The consumption of opioids in chronic non-cancer pain in many Western countries is alarmingly high. In Europe and the USA, both opioid use and abuse have increased markedly during the last 30 years, indicating an association between medical use and abuse of opioids. Even more worrying is the possible link between opioid use and a higher cancer association risk.
In a study published in Annals of Oncology, the role of opioids in cancer progression was investigated.
The study noted: “Associated with the widespread use of opioids from many different settings, an increasing number of long-term consequences have been reported including addiction, opioid tolerance, hyperalgesia, hypogonadism, sexual dysfunction and recently immunosuppression.
“Thus, opioids—especially morphine—inhibit cell-mediated immunity, which is the principal defence against cancer.
“In vitro studies indicate that opioids induce tumour growth by promoting angiogenesis, cell cycle progression, migration and metastasis.
“Weak clinical evidence indicates that opioids may play a role in the progression of existing tumours.
“However, these hypothetical findings are preliminary and need to be confirmed in later studies.”
The use of prescription opioids for the management of chronic pain has increased remarkably.
Addiction rates among patients who are given opioids for chronic pain have also increased, with 29 percent of such patients misusing opioids and 12 percent developing an opioid use disorder, according to a study published in the journal Pain.

= Exercise A =
Decide whether each statement agrees with the passage on opioids and cancer, and quote the passage's deciding words for each: (i) Morphine is among the opioids said to inhibit cell-mediated immunity. (ii) Strong clinical evidence shows that opioids drive the progression of existing tumors. (iii) The figures on addiction rates among chronic pain patients come from a study in Annals of Oncology.
= Exercise B =
According to the passage on opioids and cancer, what share of patients given opioids for chronic pain develop an opioid use disorder?
= Exercise C =
Write the next part of the passage on opioids and cancer, starting after its last sentence.

= Dataset excerpts =
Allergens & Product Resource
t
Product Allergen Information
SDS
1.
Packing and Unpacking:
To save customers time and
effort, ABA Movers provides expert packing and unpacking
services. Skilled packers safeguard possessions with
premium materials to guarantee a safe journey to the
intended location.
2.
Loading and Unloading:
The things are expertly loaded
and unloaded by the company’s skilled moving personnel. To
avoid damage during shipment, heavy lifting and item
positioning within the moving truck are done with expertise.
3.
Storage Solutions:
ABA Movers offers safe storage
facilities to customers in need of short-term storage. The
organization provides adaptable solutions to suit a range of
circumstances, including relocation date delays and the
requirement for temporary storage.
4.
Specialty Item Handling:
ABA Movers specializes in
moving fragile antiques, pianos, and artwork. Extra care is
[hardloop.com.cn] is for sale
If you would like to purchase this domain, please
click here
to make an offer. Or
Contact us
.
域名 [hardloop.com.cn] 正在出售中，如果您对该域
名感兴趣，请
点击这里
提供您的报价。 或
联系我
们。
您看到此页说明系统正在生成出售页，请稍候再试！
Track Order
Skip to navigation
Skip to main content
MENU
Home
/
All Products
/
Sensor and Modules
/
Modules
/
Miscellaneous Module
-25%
* * *
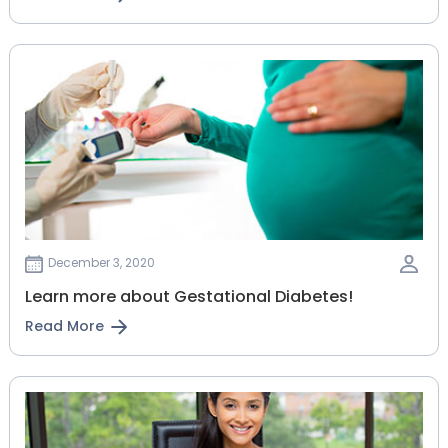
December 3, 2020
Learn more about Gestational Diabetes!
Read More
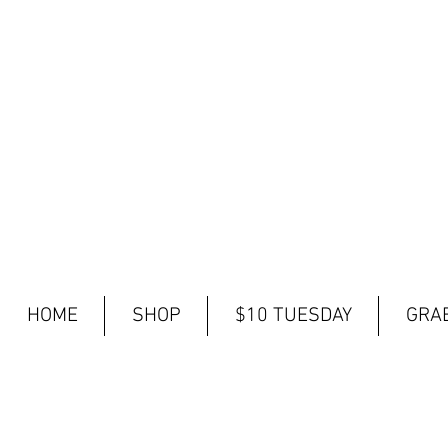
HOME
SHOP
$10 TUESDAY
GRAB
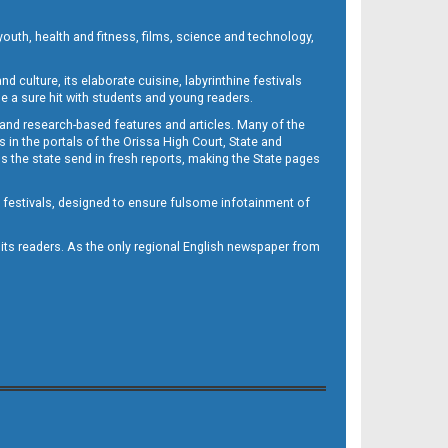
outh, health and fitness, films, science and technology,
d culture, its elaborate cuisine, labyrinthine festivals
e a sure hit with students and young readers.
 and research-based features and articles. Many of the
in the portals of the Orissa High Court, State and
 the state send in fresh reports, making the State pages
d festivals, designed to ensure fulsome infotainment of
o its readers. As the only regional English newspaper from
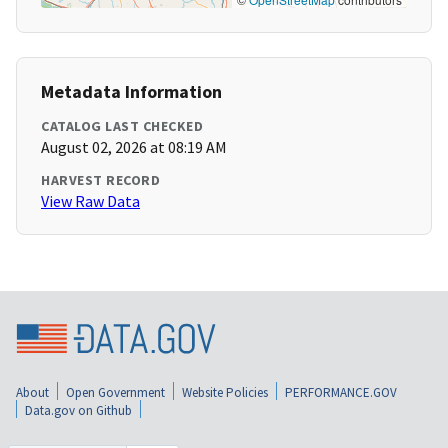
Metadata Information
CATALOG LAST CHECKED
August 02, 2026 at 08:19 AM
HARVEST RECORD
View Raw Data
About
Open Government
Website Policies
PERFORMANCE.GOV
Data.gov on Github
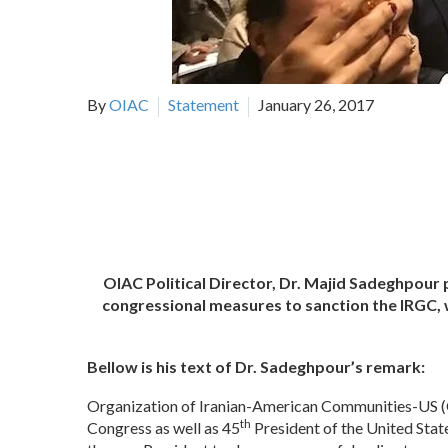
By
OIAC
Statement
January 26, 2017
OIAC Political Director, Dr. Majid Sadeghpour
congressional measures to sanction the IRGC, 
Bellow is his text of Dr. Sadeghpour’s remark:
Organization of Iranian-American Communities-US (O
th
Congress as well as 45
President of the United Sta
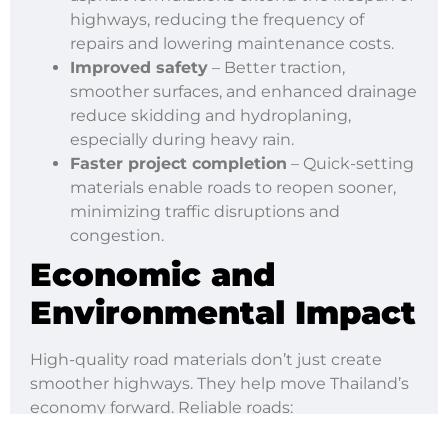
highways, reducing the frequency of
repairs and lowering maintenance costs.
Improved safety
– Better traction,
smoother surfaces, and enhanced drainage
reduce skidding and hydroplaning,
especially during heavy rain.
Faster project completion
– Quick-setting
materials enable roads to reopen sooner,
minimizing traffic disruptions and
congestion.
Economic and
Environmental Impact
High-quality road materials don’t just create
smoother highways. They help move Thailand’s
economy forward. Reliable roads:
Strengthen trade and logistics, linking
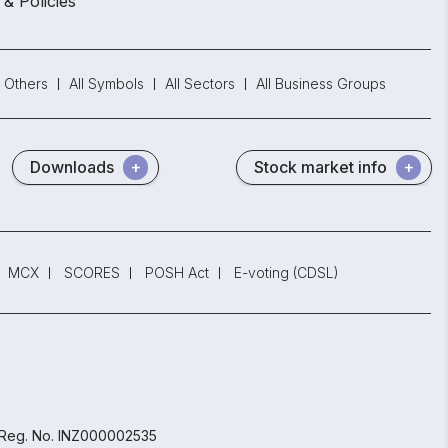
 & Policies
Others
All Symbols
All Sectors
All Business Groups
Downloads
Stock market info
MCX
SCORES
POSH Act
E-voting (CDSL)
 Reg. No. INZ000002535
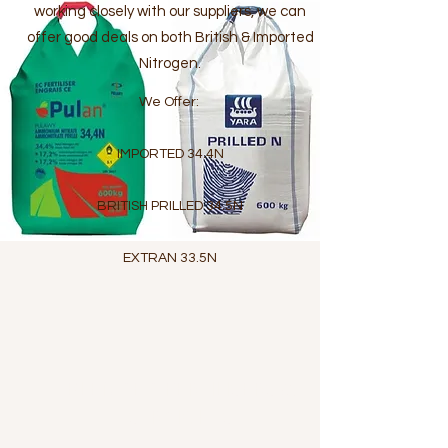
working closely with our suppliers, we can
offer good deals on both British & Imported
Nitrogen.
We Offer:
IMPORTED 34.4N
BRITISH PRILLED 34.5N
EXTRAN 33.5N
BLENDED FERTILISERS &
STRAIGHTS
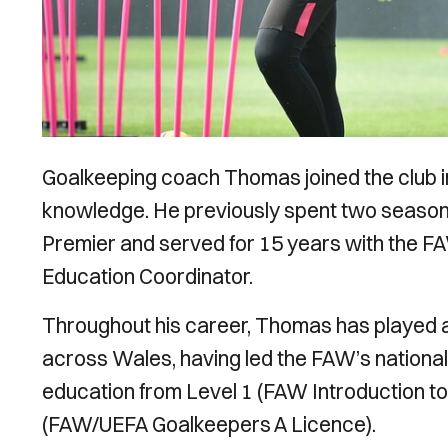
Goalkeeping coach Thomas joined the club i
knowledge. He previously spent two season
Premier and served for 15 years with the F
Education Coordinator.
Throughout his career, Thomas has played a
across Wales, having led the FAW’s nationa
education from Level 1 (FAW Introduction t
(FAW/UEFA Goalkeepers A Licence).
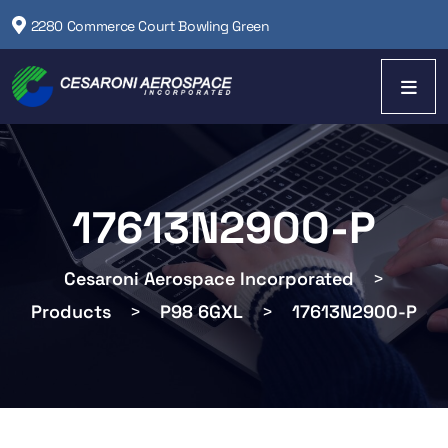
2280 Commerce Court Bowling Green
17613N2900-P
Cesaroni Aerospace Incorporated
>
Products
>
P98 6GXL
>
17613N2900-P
...
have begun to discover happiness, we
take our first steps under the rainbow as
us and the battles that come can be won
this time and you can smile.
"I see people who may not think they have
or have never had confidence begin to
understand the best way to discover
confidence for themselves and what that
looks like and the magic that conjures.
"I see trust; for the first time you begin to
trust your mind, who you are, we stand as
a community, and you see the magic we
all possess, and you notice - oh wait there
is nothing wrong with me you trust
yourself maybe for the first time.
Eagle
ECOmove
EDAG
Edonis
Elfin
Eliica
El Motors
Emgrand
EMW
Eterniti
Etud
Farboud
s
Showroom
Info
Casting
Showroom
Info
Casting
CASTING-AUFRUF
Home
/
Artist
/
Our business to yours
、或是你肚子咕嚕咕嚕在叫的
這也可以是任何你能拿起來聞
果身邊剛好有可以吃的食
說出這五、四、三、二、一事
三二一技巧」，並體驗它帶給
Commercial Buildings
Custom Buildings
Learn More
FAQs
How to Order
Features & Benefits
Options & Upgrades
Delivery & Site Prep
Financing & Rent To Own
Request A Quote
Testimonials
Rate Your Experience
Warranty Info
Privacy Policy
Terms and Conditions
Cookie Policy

= Exercise output A =
(i) Yes: "opioids—especially morphine—inhibit cell-mediated immunity"
(ii) No: "Weak clinical evidence indicates that opioids may play a role in the progression of existing tumours."
(iii) No: "according to a study published in the journal Pain"

= Exercise output B =
12 percent of such patients develop an opioid use disorder.

= Exercise output C =
A population-based cohort of 13 127 adults followed up to 11 years, aimed at investigating the risk of death among opioid users.
The risk of all-cause mortality was significantly higher among long-term opioid users, but long-term use of opioids did not seem to increase the risk of developing cancer.
Eytan Alexander, the managing director of the drug addiction firm Ukat said: “Finally, it is written in black and white the dangers and addictive nature that prescribing opioids and other ‘pain relief’ drugs can have on patients.
“Unfortunately, the general consensus for a long time has been that this isn’t a real addiction, but trust us, it is. Prescription drug addiction is as real as heroin addiction but, in this case, the addict gets their drugs from their GP rather than a dealer.
“We’re pleased to hear that today the advice is this should no longer be an option.”